DIRECTIVE —
For each entry below, write an exact copy and leave out the images.

[Coordinate-based change data]
Content starts
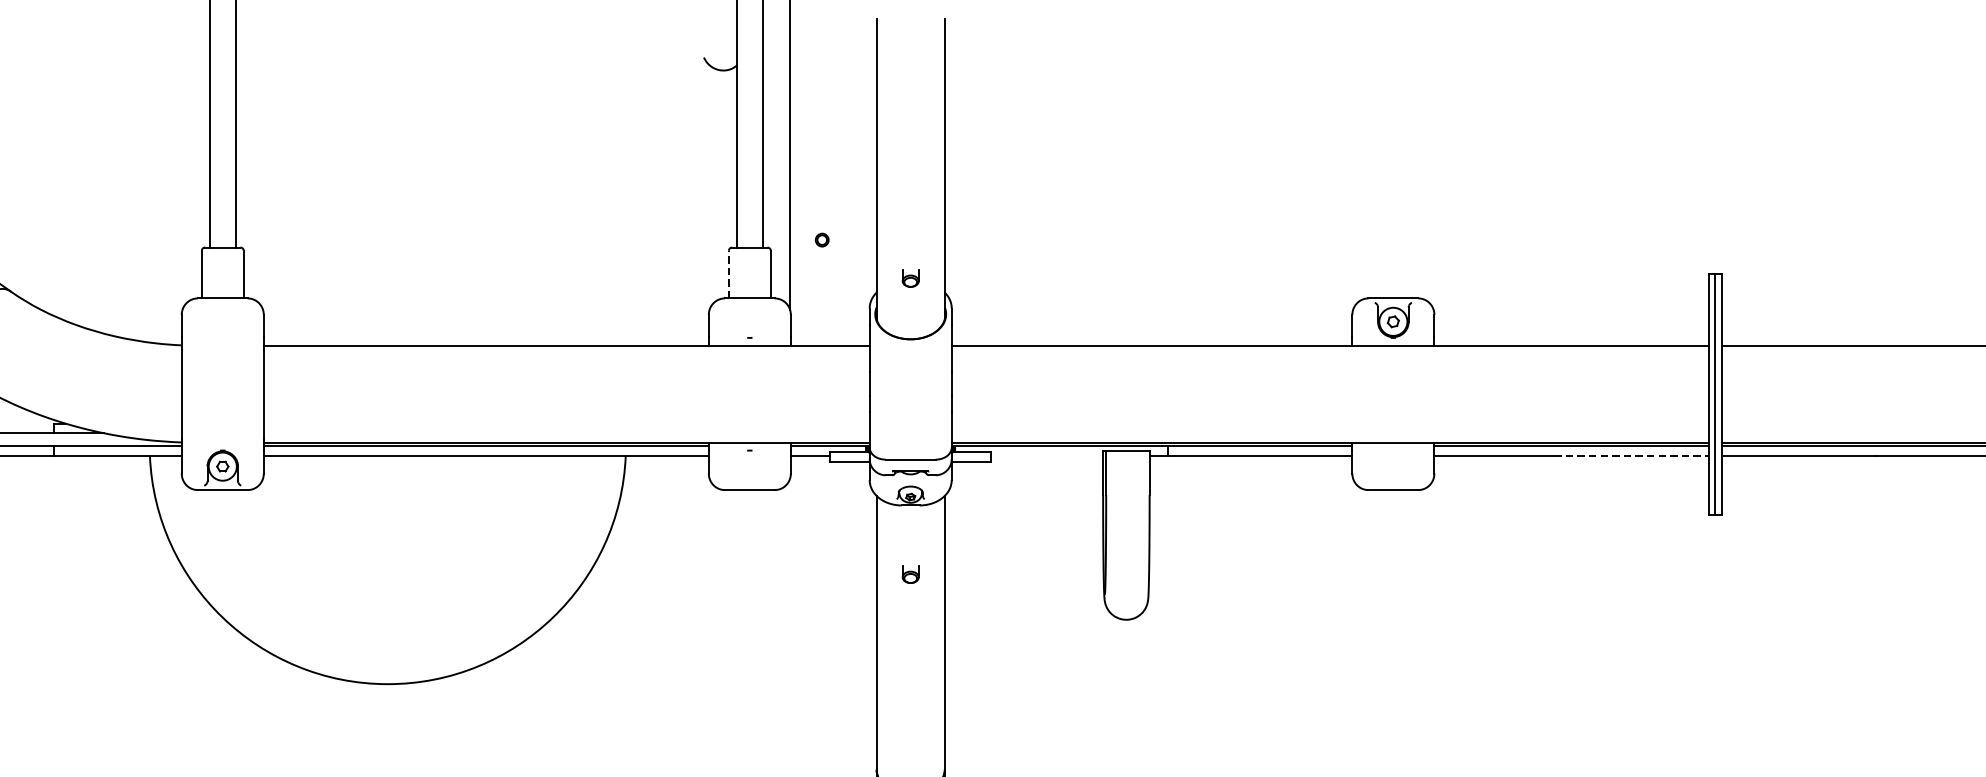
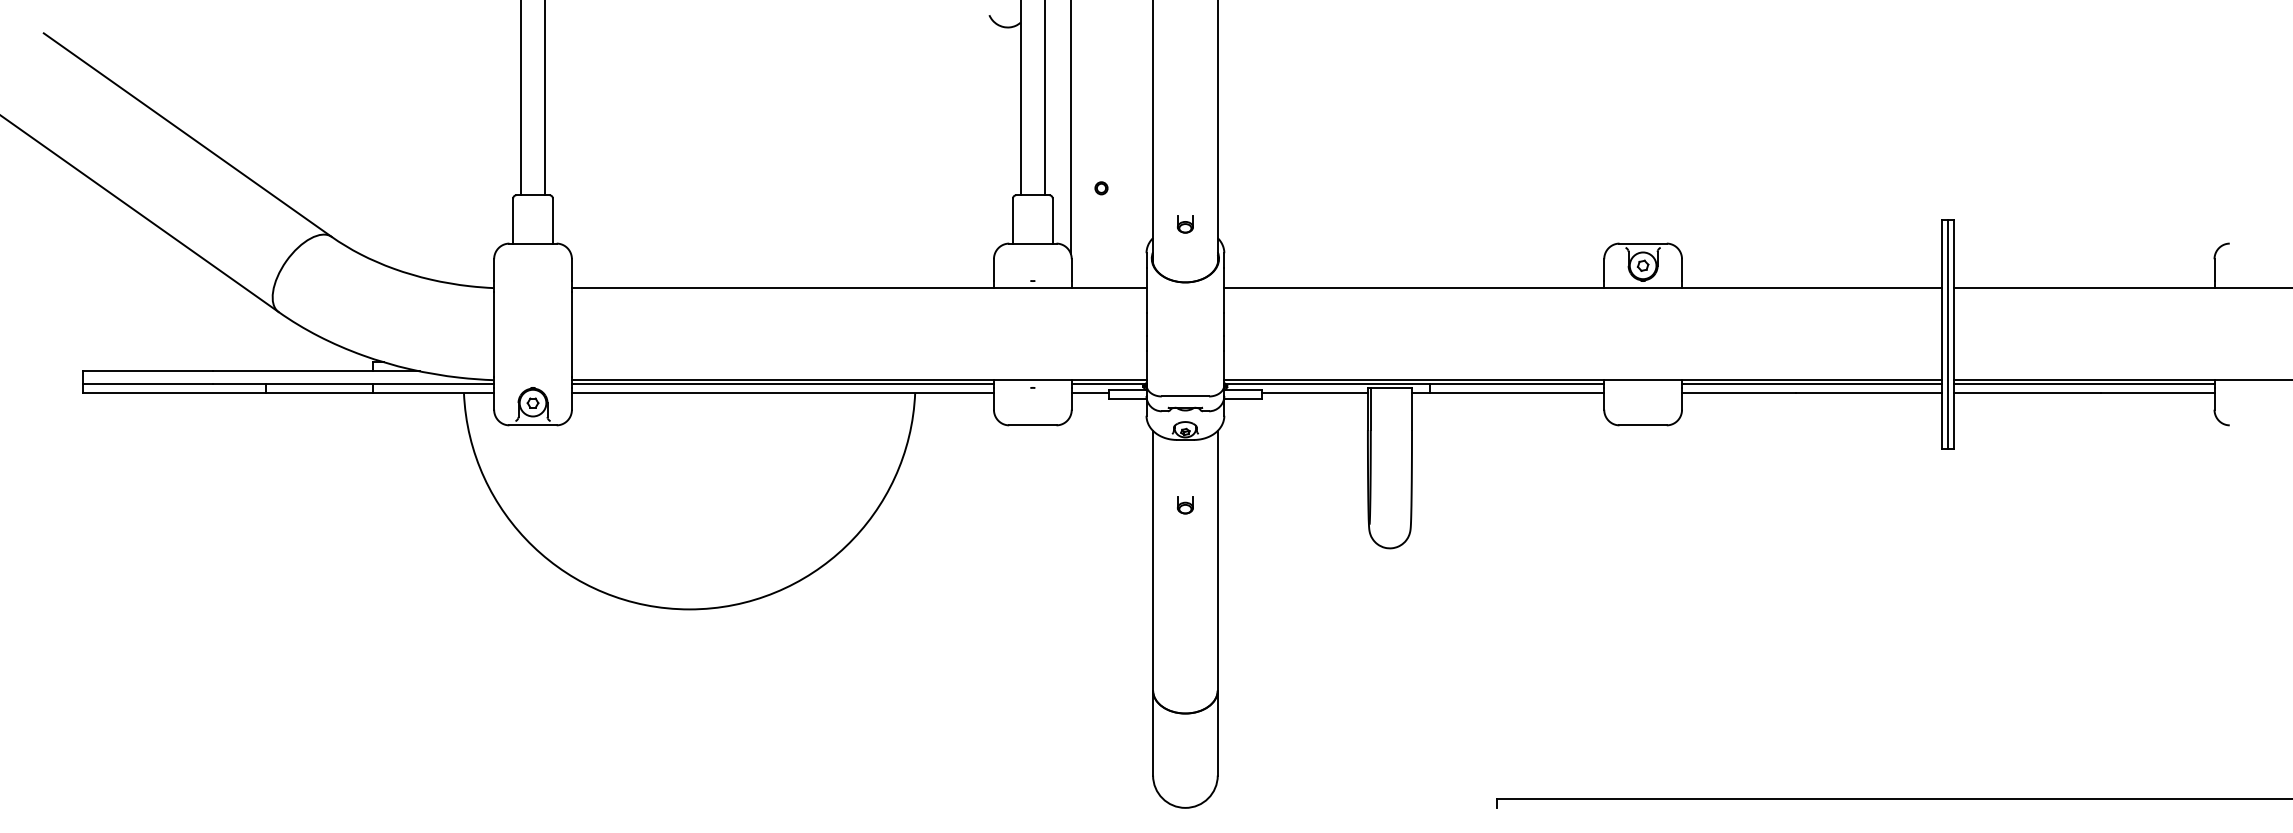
line: (729, 275) -> (1013, 221), dashed -> solid
line: (1046, 455) -> (1314, 392), added
line: (1632, 455) -> (1869, 392), dashed -> solid

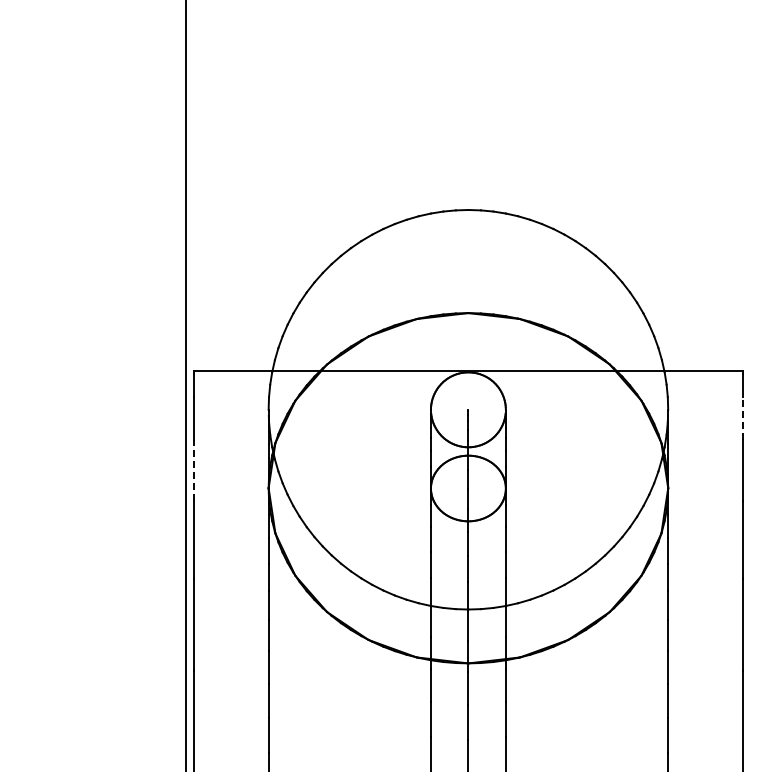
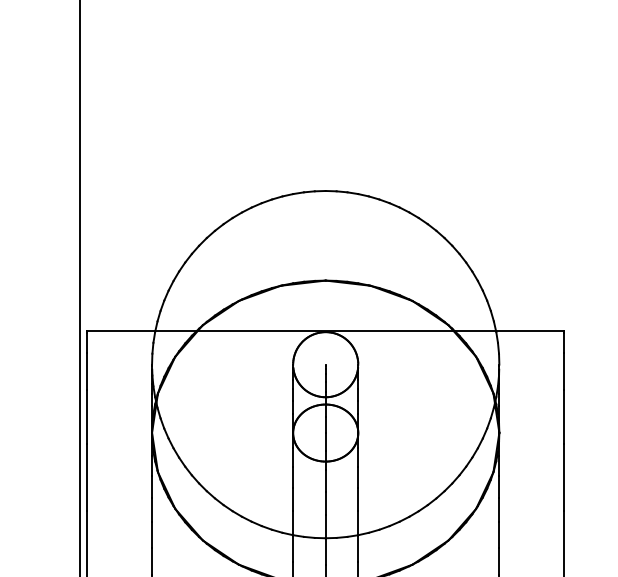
line: (743, 417) -> (564, 371), dashed -> solid
line: (193, 470) -> (86, 417), dashed -> solid

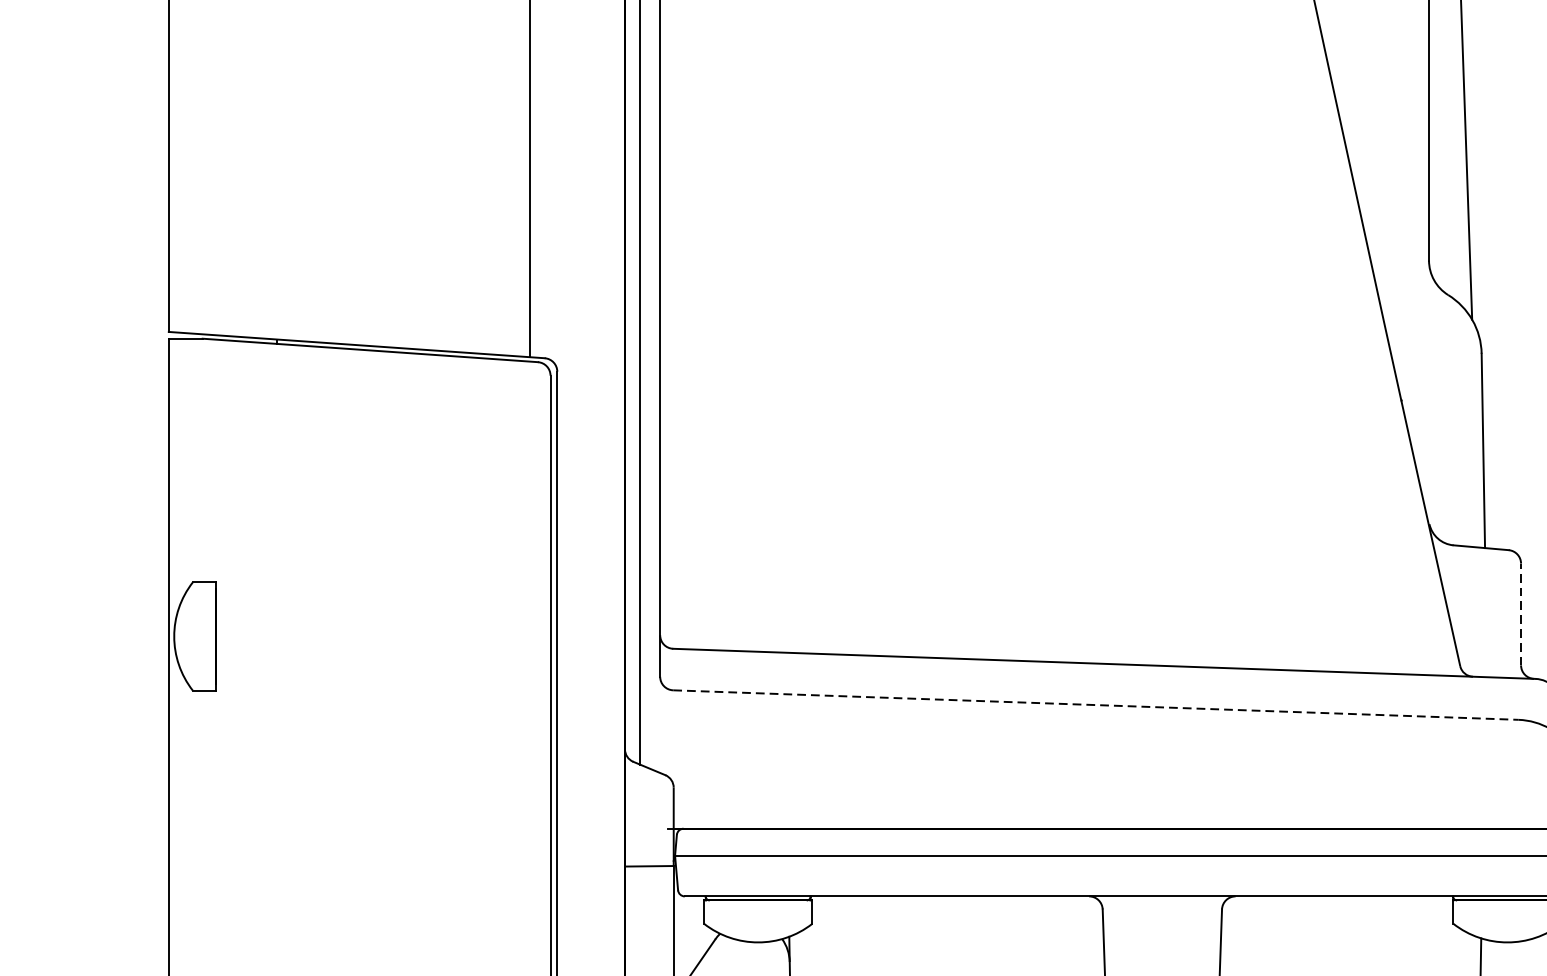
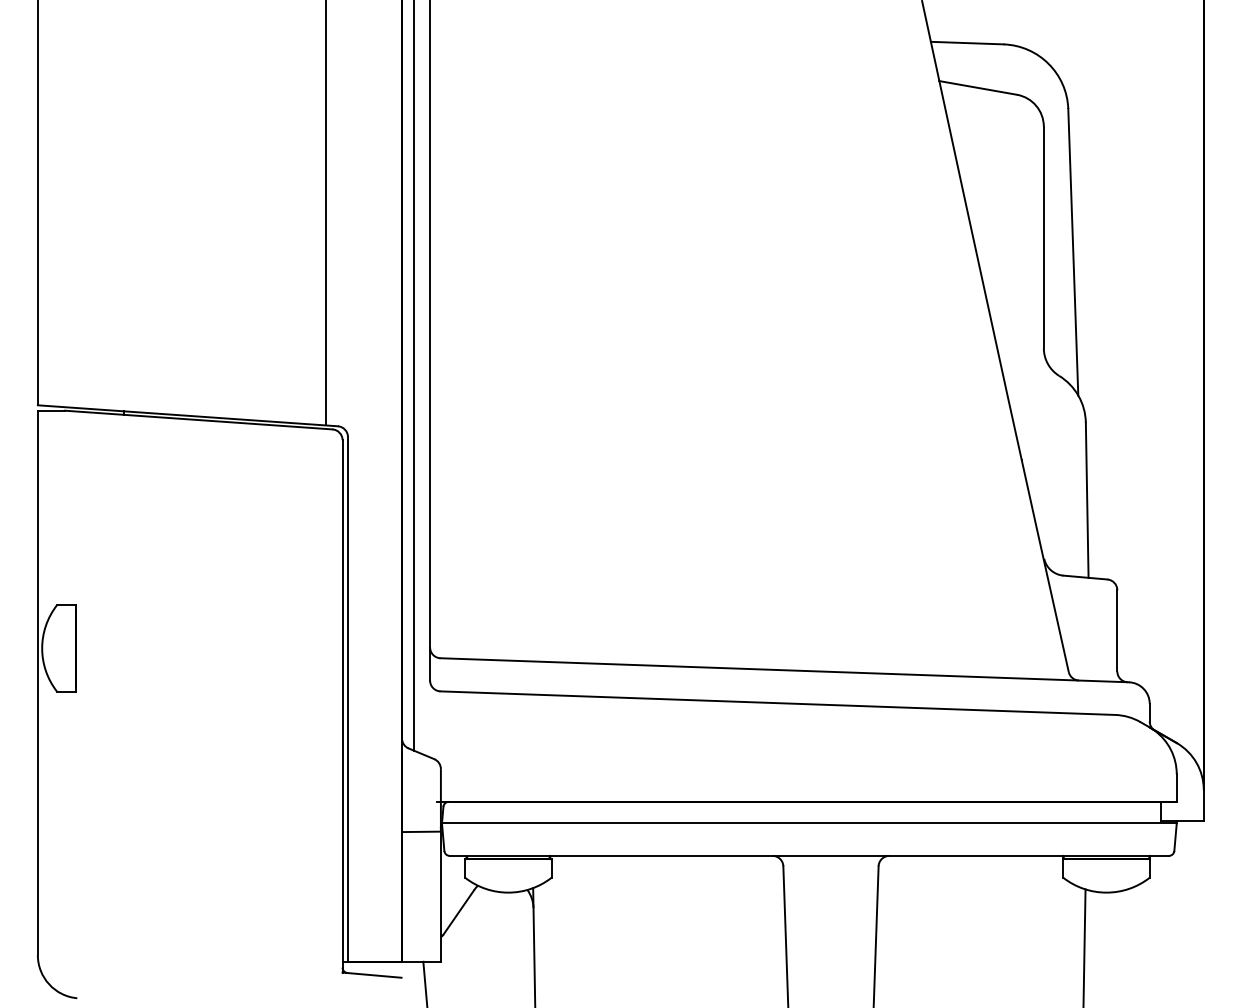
line: (1521, 614) -> (1117, 630), dashed -> solid
line: (1095, 705) -> (777, 703), dashed -> solid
Content ends
TASK ANSWER —
line: (729, 275) -> (1013, 221), dashed -> solid
line: (1046, 455) -> (1314, 392), added
line: (1632, 455) -> (1869, 392), dashed -> solid

line: (743, 417) -> (564, 371), dashed -> solid
line: (193, 470) -> (86, 417), dashed -> solid

line: (1521, 614) -> (1117, 630), dashed -> solid
line: (1095, 705) -> (777, 703), dashed -> solid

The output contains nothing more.